### WHAT YOU ARE ASKED TO DO
I'd like every line in the following listing that holds "down" copied.

### DATASET EXTRACT
——————————
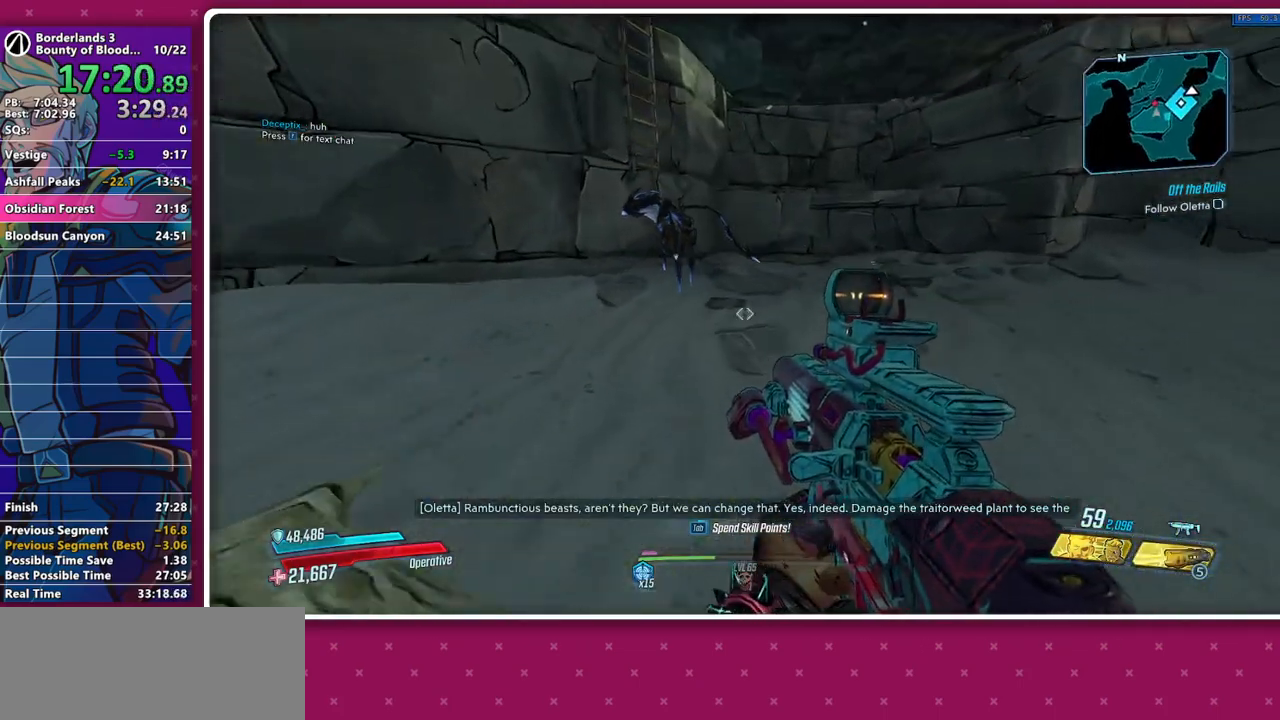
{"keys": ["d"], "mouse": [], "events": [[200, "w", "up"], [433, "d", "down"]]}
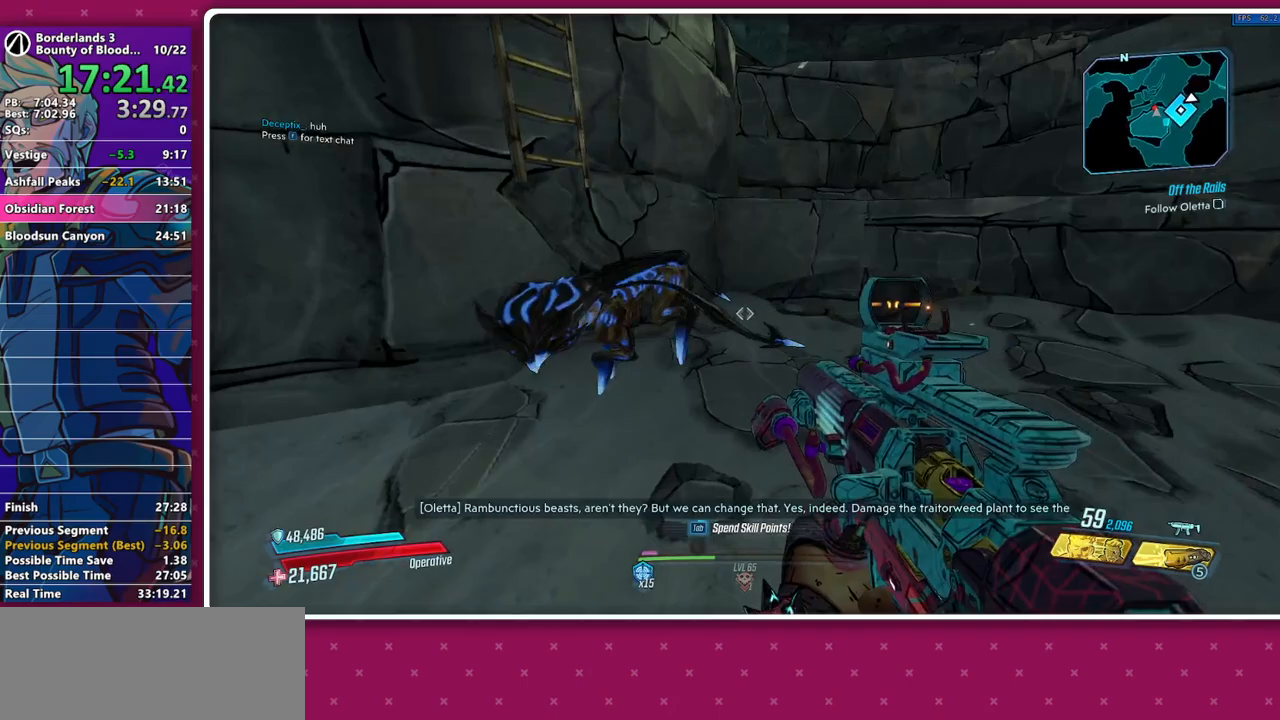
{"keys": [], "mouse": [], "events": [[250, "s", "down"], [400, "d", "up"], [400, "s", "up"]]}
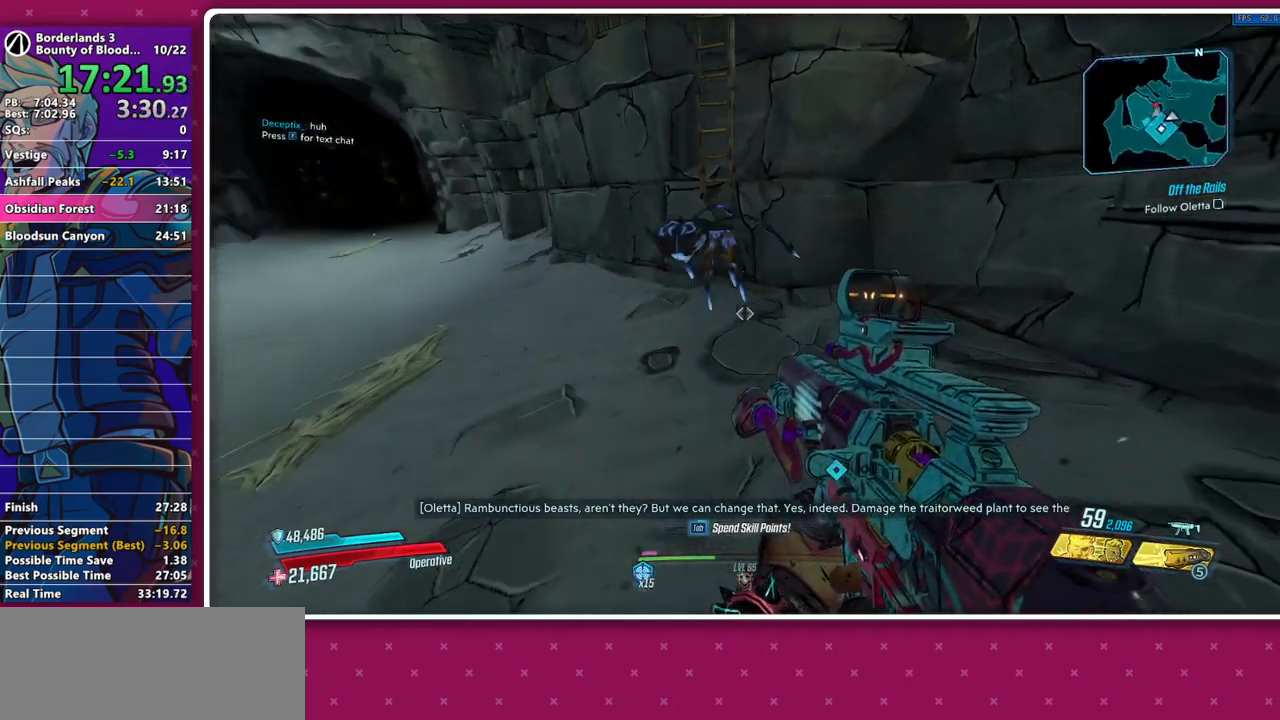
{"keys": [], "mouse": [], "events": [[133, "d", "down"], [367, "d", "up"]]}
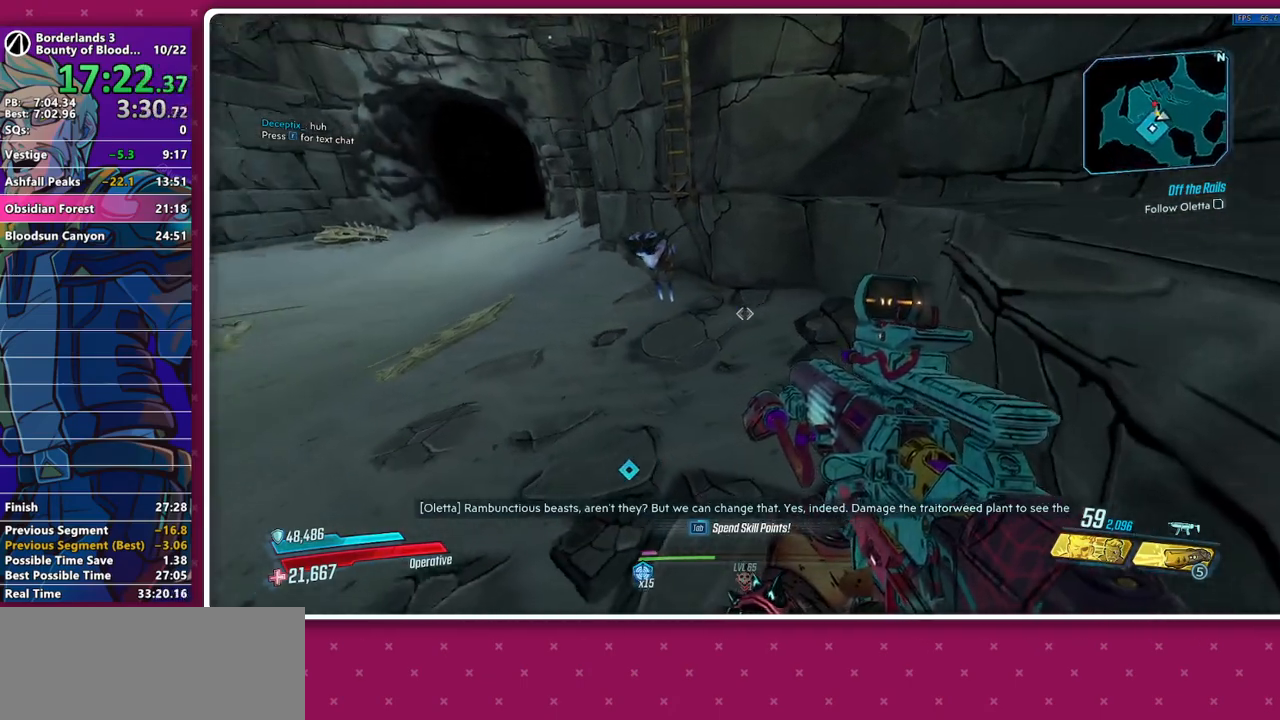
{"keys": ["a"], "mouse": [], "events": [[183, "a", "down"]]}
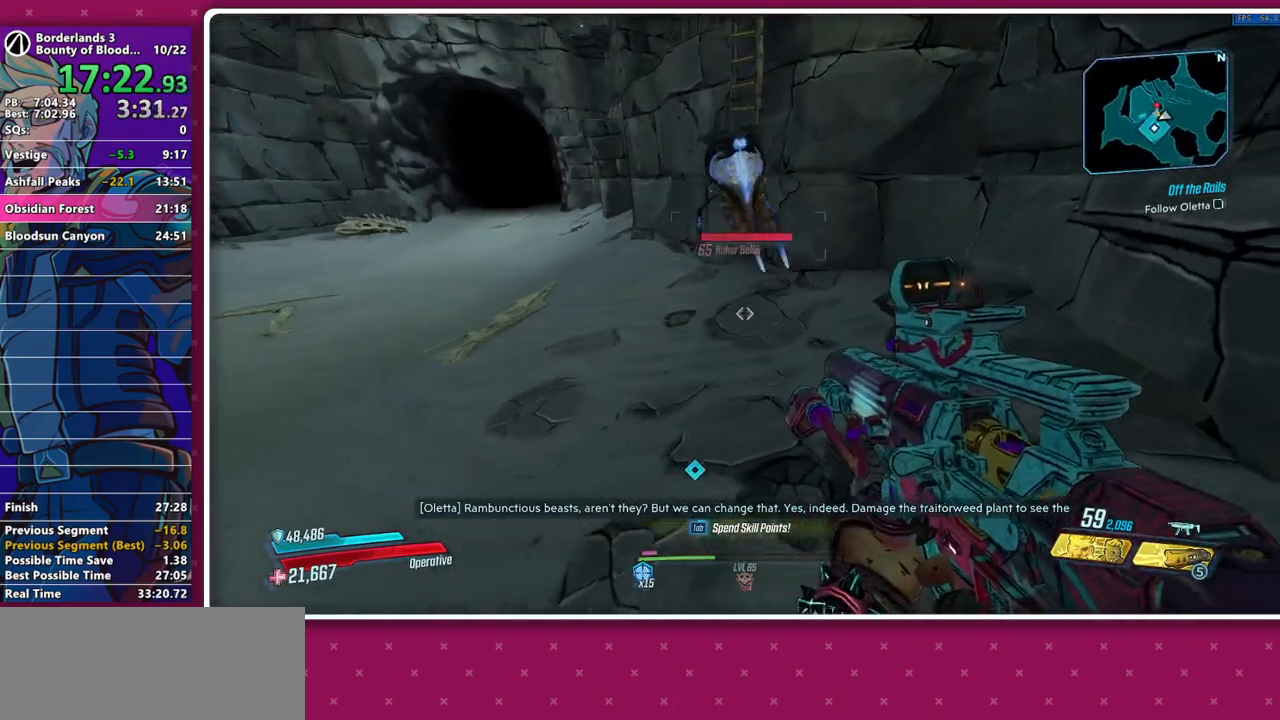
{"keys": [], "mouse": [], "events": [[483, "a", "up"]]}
——————————
### SOLUTION TO THIS EXERCISE
{"keys": ["d"], "mouse": [], "events": [[200, "w", "up"], [433, "d", "down"]]}
{"keys": [], "mouse": [], "events": [[250, "s", "down"], [400, "d", "up"], [400, "s", "up"]]}
{"keys": [], "mouse": [], "events": [[133, "d", "down"], [367, "d", "up"]]}
{"keys": ["a"], "mouse": [], "events": [[183, "a", "down"]]}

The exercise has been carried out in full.